Exercise instructions
Write each line exactly, from the line that holds "lo contrario. Citar" through the final line of the material, and no other line.

Supplied data
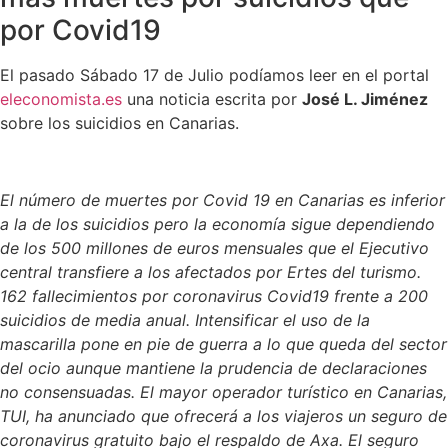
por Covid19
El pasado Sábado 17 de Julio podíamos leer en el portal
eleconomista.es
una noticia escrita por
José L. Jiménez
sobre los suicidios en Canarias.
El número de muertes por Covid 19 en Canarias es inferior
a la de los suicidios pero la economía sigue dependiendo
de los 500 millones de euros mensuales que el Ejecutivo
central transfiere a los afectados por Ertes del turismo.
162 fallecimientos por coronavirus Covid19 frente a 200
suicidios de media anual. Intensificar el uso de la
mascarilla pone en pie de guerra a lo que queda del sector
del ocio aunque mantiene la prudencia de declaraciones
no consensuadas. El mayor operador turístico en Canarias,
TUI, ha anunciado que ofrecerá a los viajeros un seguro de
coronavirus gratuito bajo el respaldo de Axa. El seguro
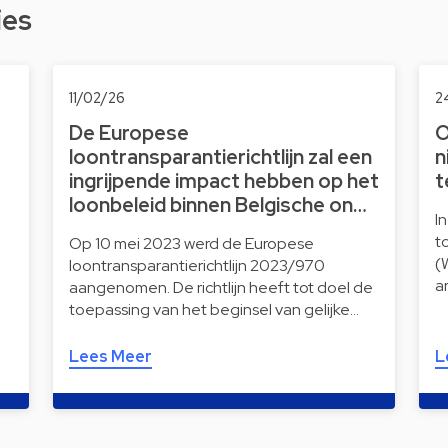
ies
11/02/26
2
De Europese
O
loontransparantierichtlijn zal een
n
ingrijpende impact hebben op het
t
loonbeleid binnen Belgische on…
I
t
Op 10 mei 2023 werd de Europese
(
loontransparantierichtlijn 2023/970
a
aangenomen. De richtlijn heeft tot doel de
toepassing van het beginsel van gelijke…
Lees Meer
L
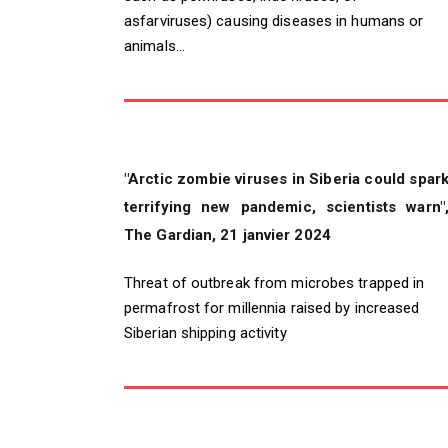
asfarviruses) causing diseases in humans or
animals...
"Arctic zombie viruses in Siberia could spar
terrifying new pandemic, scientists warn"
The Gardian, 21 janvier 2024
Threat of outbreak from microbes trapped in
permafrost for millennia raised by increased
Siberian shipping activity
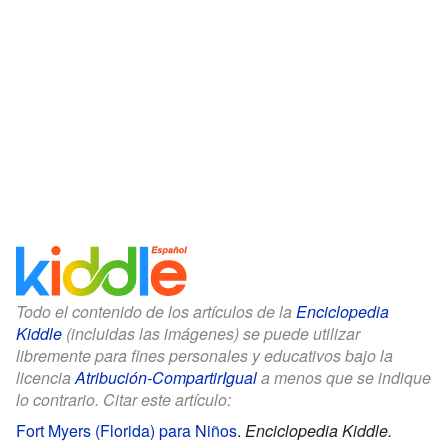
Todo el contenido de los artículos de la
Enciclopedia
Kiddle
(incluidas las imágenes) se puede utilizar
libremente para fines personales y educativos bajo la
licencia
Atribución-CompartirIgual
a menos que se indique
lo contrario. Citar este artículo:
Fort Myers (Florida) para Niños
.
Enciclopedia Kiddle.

Result
lo contrario. Citar este artículo:
Fort Myers (Florida) para Niños
.
Enciclopedia Kiddle.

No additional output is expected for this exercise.